*Text section*.
********
# Installing carpet/baseboard on stairs question.



## mike62 (Aug 15, 2006)

I am finishing my upstairs and almost done other than a few odds and ends with the baseboards.  My question is regarding the space between the stairs and the wall as it relates to carpet and the board between the wall and stairs.

I have approx. anywhere from maybe an inch to a little over an inch maybe between the wall and stairs.  I know most people put like a 1x10 board or something to fill in the space there.  Should I already have the board in place BEFORE the carpet is laid OR should I wait until the carpet is laid and then install the board?

Either way it is going to be a tight fit I am sure but who can work easier the carpet guys trying to install with the board already there or me trying to squeeze the board in after the carpet is laid on the stairs?

What is your suggestions?  Thanks.


----------



## glennjanie (Aug 15, 2006)

Hey Mike:
Carpet installers like to have a place to tuck the carpet in; like a 1/4" to 3/8" space under the baseboard. Likewise your stair stringer should have at least a 1/4" space under it for tucking the edge of the carpet under and you should have it in place when the installers come in.
If you already know who will lay the carpet, you could call them up and let them verify or refute my statement. Different strokes for different folks, you know.
Glenn


----------
********
*Data lines*.
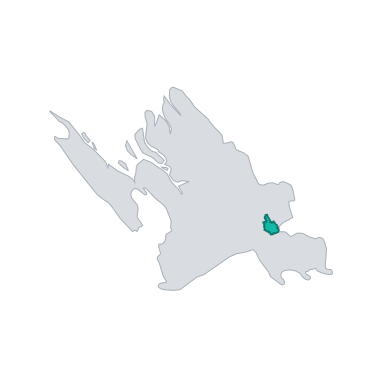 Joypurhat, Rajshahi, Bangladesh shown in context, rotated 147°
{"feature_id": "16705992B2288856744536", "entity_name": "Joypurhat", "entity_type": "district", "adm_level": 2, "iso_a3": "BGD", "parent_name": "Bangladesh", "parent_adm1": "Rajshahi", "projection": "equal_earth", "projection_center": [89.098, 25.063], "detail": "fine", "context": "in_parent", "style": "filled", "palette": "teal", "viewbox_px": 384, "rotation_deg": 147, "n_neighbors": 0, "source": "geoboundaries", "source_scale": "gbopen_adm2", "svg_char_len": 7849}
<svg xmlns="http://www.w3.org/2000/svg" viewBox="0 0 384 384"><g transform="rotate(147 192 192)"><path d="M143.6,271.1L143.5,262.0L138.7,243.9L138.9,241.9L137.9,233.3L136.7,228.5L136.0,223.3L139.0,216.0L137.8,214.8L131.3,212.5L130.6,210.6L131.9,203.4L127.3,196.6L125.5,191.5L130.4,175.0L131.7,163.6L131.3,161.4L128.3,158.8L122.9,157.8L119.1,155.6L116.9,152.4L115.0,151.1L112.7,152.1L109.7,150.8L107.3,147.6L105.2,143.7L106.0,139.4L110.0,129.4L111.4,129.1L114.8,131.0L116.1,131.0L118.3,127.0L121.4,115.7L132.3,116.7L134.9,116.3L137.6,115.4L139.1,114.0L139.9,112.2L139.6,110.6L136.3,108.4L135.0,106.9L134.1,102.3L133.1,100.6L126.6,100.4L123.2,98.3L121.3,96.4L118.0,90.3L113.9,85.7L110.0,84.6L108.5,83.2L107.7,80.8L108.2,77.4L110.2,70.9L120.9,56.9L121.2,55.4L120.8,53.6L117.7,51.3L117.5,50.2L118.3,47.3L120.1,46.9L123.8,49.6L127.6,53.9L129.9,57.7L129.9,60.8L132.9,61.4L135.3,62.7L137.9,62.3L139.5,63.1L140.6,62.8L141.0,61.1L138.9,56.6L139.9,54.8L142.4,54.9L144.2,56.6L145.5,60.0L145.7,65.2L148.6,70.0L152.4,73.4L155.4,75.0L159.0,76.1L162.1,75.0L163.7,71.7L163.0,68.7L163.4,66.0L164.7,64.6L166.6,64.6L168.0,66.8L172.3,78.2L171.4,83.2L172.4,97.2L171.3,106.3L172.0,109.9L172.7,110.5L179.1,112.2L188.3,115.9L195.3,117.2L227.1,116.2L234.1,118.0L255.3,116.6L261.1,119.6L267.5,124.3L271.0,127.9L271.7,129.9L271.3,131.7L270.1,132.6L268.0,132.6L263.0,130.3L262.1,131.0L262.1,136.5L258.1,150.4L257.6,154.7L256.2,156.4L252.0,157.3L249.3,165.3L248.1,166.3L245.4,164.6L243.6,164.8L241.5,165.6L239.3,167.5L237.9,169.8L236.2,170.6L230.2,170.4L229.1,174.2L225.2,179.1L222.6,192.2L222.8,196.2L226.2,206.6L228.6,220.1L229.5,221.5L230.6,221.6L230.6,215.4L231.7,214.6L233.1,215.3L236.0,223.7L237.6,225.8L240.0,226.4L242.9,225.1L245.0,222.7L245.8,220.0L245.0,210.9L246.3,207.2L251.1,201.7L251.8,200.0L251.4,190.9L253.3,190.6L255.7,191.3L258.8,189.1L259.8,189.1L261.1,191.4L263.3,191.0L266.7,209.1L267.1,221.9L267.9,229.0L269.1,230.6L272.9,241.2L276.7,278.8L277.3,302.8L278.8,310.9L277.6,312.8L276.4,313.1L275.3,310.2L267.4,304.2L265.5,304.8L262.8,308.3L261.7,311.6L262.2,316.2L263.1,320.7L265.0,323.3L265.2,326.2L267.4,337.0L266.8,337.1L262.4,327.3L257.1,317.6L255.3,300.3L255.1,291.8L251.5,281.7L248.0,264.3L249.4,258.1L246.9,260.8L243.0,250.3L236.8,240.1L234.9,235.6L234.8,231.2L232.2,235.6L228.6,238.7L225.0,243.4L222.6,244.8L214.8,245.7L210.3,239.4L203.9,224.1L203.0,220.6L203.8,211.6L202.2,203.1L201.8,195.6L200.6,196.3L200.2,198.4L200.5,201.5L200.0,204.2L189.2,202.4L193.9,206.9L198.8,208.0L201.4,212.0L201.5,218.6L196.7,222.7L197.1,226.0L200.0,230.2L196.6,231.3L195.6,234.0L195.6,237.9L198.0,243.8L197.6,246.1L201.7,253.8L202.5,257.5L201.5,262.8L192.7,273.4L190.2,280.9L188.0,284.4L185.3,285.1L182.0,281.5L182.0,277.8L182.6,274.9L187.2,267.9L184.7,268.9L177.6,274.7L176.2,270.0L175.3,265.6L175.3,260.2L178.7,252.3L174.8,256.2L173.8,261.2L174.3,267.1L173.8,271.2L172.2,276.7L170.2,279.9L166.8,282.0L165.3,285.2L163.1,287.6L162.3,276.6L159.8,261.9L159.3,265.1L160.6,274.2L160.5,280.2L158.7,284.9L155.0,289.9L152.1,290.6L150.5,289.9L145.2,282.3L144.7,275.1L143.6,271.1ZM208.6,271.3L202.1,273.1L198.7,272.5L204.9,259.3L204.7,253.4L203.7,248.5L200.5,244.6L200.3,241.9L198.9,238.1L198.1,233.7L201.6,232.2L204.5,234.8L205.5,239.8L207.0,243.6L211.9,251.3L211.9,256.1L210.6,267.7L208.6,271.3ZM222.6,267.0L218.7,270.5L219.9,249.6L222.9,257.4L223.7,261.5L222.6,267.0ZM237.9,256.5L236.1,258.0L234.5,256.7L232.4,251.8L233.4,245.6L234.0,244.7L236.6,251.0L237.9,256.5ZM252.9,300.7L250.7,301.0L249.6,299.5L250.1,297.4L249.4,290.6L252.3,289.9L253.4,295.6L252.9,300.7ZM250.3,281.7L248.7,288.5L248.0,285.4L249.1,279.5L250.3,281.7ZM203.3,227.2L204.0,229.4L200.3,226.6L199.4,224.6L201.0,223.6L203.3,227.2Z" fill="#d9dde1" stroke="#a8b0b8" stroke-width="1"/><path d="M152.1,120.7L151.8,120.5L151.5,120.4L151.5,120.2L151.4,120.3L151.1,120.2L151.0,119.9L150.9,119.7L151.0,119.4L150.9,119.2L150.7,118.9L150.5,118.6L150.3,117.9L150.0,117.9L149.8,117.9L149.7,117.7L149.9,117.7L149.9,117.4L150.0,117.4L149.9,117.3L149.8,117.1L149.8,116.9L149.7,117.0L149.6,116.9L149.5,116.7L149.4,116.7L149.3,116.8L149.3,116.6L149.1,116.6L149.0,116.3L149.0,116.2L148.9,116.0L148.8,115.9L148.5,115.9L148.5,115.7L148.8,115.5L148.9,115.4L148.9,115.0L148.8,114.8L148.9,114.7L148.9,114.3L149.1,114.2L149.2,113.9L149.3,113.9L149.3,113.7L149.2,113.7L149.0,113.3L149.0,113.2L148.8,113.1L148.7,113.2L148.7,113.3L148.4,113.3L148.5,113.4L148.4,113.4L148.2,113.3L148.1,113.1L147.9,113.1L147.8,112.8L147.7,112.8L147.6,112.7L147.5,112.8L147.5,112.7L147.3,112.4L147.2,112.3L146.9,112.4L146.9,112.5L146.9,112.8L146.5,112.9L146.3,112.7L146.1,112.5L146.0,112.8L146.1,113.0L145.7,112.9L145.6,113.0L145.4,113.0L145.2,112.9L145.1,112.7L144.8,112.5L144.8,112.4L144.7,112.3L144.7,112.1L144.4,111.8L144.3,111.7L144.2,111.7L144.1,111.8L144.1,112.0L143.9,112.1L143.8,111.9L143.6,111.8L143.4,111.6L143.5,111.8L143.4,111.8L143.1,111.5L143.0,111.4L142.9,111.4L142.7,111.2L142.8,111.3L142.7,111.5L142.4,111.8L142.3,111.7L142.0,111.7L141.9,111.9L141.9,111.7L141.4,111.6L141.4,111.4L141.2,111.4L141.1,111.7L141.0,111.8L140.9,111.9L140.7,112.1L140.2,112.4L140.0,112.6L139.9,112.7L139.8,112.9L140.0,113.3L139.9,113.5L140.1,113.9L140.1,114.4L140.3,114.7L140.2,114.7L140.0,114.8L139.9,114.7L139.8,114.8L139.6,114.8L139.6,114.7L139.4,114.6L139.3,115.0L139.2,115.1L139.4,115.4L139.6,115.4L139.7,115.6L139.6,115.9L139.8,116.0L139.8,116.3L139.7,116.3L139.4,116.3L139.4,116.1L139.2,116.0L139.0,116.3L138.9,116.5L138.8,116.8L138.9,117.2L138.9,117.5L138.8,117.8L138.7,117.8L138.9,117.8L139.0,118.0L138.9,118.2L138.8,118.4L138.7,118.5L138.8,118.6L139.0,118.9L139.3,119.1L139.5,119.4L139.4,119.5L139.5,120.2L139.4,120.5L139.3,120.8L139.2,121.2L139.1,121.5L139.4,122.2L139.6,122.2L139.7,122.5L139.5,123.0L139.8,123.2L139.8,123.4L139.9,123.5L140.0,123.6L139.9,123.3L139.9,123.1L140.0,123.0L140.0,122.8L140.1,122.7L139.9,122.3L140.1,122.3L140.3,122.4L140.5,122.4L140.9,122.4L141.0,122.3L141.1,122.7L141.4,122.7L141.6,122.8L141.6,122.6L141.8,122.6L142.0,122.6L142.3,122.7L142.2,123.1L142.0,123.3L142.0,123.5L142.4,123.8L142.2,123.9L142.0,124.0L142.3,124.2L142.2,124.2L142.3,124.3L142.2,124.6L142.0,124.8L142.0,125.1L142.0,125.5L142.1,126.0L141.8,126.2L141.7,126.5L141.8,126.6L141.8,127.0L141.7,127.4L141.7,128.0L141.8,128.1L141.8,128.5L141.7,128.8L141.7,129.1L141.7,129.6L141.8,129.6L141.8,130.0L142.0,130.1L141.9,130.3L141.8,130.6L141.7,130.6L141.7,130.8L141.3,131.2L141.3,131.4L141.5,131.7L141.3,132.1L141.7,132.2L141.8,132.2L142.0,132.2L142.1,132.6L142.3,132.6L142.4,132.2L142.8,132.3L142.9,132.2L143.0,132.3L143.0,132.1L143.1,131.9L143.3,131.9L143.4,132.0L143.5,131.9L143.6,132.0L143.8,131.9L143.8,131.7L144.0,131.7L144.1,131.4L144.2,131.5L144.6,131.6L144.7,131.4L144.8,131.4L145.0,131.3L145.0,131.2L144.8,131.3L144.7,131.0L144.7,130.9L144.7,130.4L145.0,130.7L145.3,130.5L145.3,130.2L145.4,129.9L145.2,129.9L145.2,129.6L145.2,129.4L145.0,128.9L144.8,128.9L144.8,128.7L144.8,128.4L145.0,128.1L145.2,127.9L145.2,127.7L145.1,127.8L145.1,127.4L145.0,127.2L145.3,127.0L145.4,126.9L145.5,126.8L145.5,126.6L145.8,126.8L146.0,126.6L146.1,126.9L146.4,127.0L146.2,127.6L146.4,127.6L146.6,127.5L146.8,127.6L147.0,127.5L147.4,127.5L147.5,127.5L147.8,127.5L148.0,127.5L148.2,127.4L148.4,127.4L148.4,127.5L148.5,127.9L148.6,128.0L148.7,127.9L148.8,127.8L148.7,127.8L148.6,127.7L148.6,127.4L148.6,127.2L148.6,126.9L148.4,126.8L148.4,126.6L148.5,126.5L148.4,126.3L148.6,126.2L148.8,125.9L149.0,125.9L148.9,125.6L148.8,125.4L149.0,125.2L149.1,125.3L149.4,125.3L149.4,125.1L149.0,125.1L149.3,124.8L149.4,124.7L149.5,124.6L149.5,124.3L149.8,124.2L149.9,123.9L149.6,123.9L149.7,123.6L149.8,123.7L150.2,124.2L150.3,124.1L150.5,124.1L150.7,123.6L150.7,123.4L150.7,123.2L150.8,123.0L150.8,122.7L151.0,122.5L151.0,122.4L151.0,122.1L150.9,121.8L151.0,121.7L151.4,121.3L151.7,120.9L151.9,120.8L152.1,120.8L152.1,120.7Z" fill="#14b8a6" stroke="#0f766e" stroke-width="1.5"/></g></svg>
********
*To be done*.
A - In the stair carpet thread, how much space do carpet installers like to have under the baseboard?
B - Write out the part of the stair carpet thread that opens with the words containing "## mike62 (Aug" and closes with "board between the wall and stairs.", switching "upstairs" to "basement".

*Results of the exercise*.
A - A 1/4" to 3/8" space.

B -
## mike62 (Aug 15, 2006)

I am finishing my basement and almost done other than a few odds and ends with the baseboards.  My question is regarding the space between the stairs and the wall as it relates to carpet and the board between the wall and stairs.